Conflict resolution: last-write-wins on identical message ids; in practice, design topics to be partitioned per-source-cluster.

Pulsar Functions¶

flowchart LR
    Input["Input topic A"]
    Func["PulsarFunction\n(user code)"]
    Output["Output topic B"]
    DLQ["Dead-letter topic"]
    Input --> Func
    Func --> Output
    Func -. on error .-> DLQ

Functions can run inside the broker (lightweight) or as a separate Functions Worker cluster (production). Source/sink IO connectors live in the same runtime.

Schemas & Transactions¶

Schema Registry is per-namespace; supports Avro, JSON Schema, Protobuf, and key-value composites.
Transactions (Pulsar transactions) span produces + acks across multiple topics; transaction coordinator runs in a system topic.
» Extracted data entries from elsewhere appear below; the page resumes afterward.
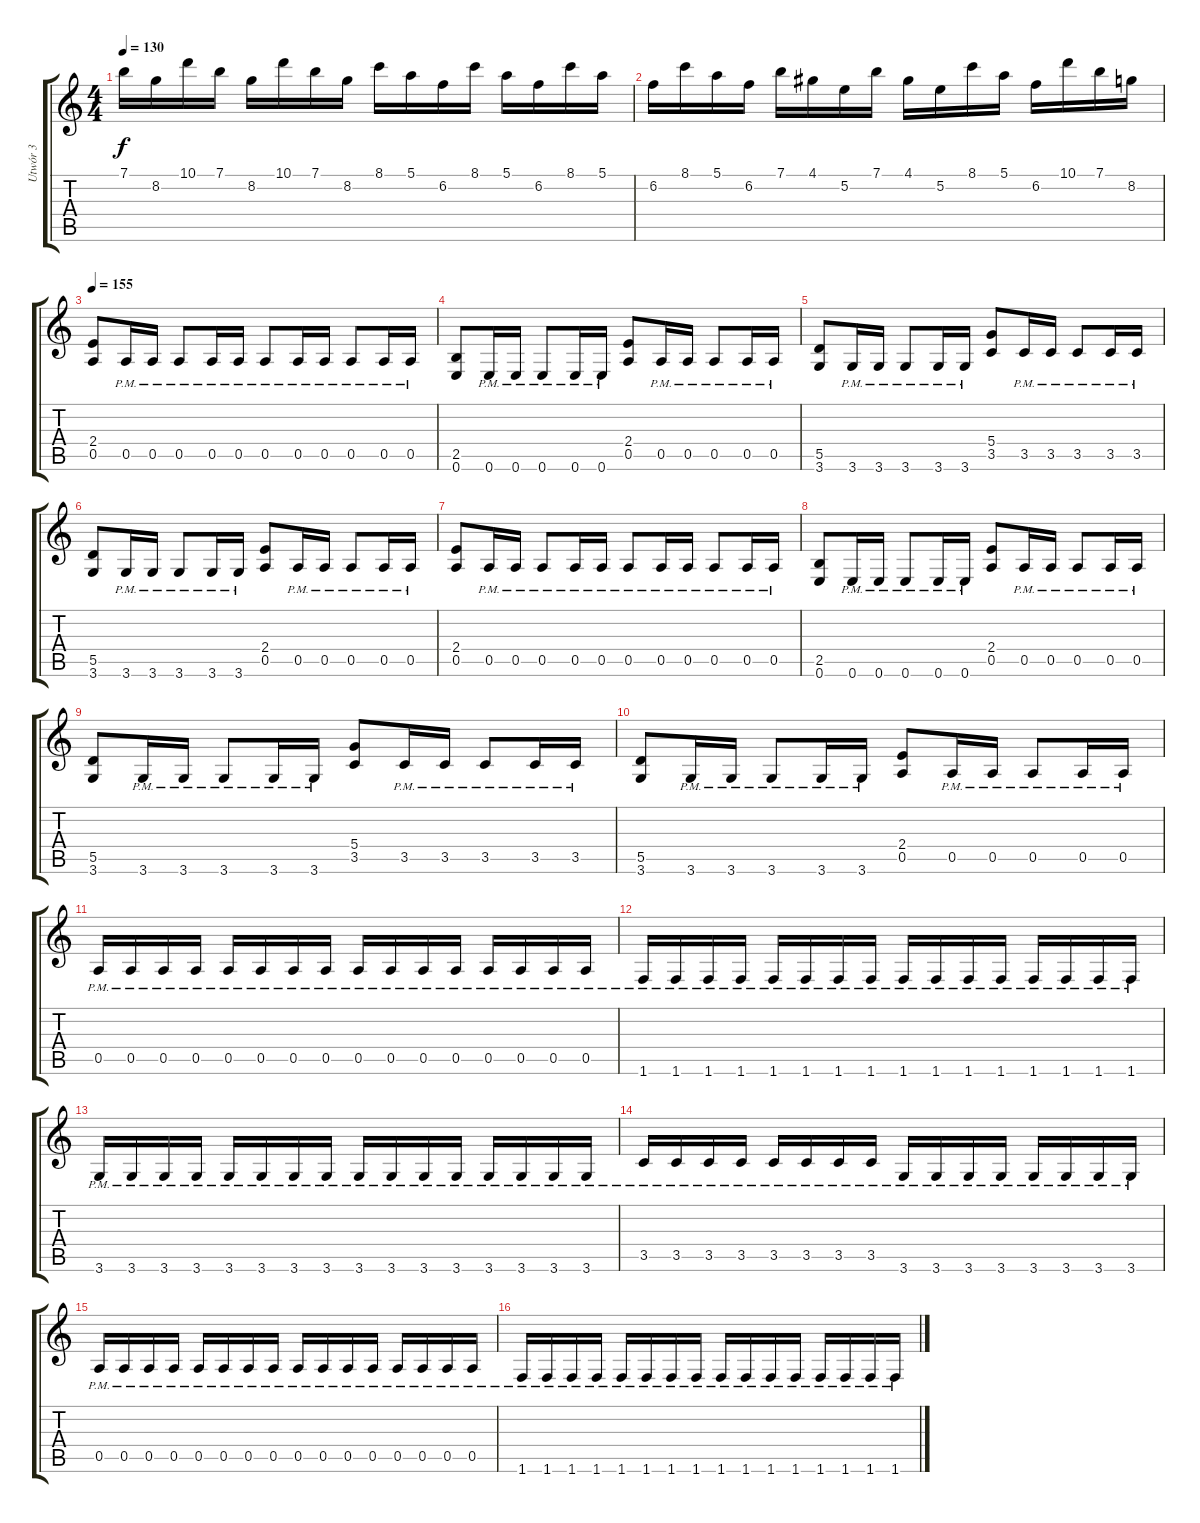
\track ("Utwór 3" "Utwór 3") {instrument distortionguitar}
\staff {score tabs}
\tuning (E4 B3 G3 D3 A2 E2) {hide}
\ts (4 4)
\tempo 130
\clef g2
\ks c
7.1.16{dy f} 8.2.16 10.1.16 7.1.16 8.2.16 10.1.16 7.1.16 8.2.16 8.1.16 5.1.16 6.2.16 8.1.16 5.1.16 6.2.16 8.1.16 5.1.16 |
6.2.16 8.1.16 5.1.16 6.2.16 7.1.16 4.1.16 5.2.16 7.1.16 4.1.16 5.2.16 8.1.16 5.1.16 6.2.16 10.1.16 7.1.16 8.2.16 |
\tempo 155
(2.4 0.5).8 0.5{pm}.16 0.5{pm}.16 0.5{pm}.8 0.5{pm}.16 0.5{pm}.16 0.5{pm}.8 0.5{pm}.16 0.5{pm}.16 0.5{pm}.8 0.5{pm}.16 0.5{pm}.16 |
(2.5 0.6).8 0.6{pm}.16 0.6{pm}.16 0.6{pm}.8 0.6{pm}.16 0.6{pm}.16 (2.4 0.5).8 0.5{pm}.16 0.5{pm}.16 0.5{pm}.8 0.5{pm}.16 0.5{pm}.16 |
(5.5 3.6).8 3.6{pm}.16 3.6{pm}.16 3.6{pm}.8 3.6{pm}.16 3.6{pm}.16 (5.4 3.5).8 3.5{pm}.16 3.5{pm}.16 3.5{pm}.8 3.5{pm}.16 3.5{pm}.16 |
(5.5 3.6).8 3.6{pm}.16 3.6{pm}.16 3.6{pm}.8 3.6{pm}.16 3.6{pm}.16 (2.4 0.5).8 0.5{pm}.16 0.5{pm}.16 0.5{pm}.8 0.5{pm}.16 0.5{pm}.16 |
(2.4 0.5).8 0.5{pm}.16 0.5{pm}.16 0.5{pm}.8 0.5{pm}.16 0.5{pm}.16 0.5{pm}.8 0.5{pm}.16 0.5{pm}.16 0.5{pm}.8 0.5{pm}.16 0.5{pm}.16 |
(2.5 0.6).8 0.6{pm}.16 0.6{pm}.16 0.6{pm}.8 0.6{pm}.16 0.6{pm}.16 (2.4 0.5).8 0.5{pm}.16 0.5{pm}.16 0.5{pm}.8 0.5{pm}.16 0.5{pm}.16 |
(5.5 3.6).8 3.6{pm}.16 3.6{pm}.16 3.6{pm}.8 3.6{pm}.16 3.6{pm}.16 (5.4 3.5).8 3.5{pm}.16 3.5{pm}.16 3.5{pm}.8 3.5{pm}.16 3.5{pm}.16 |
(5.5 3.6).8 3.6{pm}.16 3.6{pm}.16 3.6{pm}.8 3.6{pm}.16 3.6{pm}.16 (2.4 0.5).8 0.5{pm}.16 0.5{pm}.16 0.5{pm}.8 0.5{pm}.16 0.5{pm}.16 |
0.5{pm}.16 0.5{pm}.16 0.5{pm}.16 0.5{pm}.16 0.5{pm}.16 0.5{pm}.16 0.5{pm}.16 0.5{pm}.16 0.5{pm}.16 0.5{pm}.16 0.5{pm}.16 0.5{pm}.16 0.5{pm}.16 0.5{pm}.16 0.5{pm}.16 0.5{pm}.16 |
1.6{pm}.16 1.6{pm}.16 1.6{pm}.16 1.6{pm}.16 1.6{pm}.16 1.6{pm}.16 1.6{pm}.16 1.6{pm}.16 1.6{pm}.16 1.6{pm}.16 1.6{pm}.16 1.6{pm}.16 1.6{pm}.16 1.6{pm}.16 1.6{pm}.16 1.6{pm}.16 |
3.6{pm}.16 3.6{pm}.16 3.6{pm}.16 3.6{pm}.16 3.6{pm}.16 3.6{pm}.16 3.6{pm}.16 3.6{pm}.16 3.6{pm}.16 3.6{pm}.16 3.6{pm}.16 3.6{pm}.16 3.6{pm}.16 3.6{pm}.16 3.6{pm}.16 3.6{pm}.16 |
3.5{pm}.16 3.5{pm}.16 3.5{pm}.16 3.5{pm}.16 3.5{pm}.16 3.5{pm}.16 3.5{pm}.16 3.5{pm}.16 3.6{pm}.16 3.6{pm}.16 3.6{pm}.16 3.6{pm}.16 3.6{pm}.16 3.6{pm}.16 3.6{pm}.16 3.6{pm}.16 |
0.5{pm}.16 0.5{pm}.16 0.5{pm}.16 0.5{pm}.16 0.5{pm}.16 0.5{pm}.16 0.5{pm}.16 0.5{pm}.16 0.5{pm}.16 0.5{pm}.16 0.5{pm}.16 0.5{pm}.16 0.5{pm}.16 0.5{pm}.16 0.5{pm}.16 0.5{pm}.16 |
1.6{pm}.16 1.6{pm}.16 1.6{pm}.16 1.6{pm}.16 1.6{pm}.16 1.6{pm}.16 1.6{pm}.16 1.6{pm}.16 1.6{pm}.16 1.6{pm}.16 1.6{pm}.16 1.6{pm}.16 1.6{pm}.16 1.6{pm}.16 1.6{pm}.16 1.6{pm}.16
Performance Characteristics¶

Workload	Notes
Single broker, R3 ledger, NVMe bookies	~150–300 MB/s sustained (varies wildly with hardware)
Cluster-wide aggregate	Linear with broker + bookie counts
Tiered-storage cold read	Adds object-store latency to first byte
Geo-replication lag	Typically WAN RTT + replicator commit interval
Pulsar Functions overhead	~1–10 ms/event for moderate transforms

OpenMessaging Benchmark publishes apples-to-apples Kafka/Pulsar/RabbitMQ comparisons. Trust on-hardware measurement above any vendor blog.

Comparison Hooks¶

vs Kafka — Pulsar's compute/storage split is its big differentiator; Kafka's single-binary model is simpler ops.
vs Redpanda — Redpanda is Kafka-API and single-binary; Pulsar is multi-tenant and multi-protocol but heavier.
vs NATS — both have multi-tenant designs; NATS uses accounts, Pulsar uses tenants/namespaces. Pulsar wins on durable-stream scale, NATS on latency.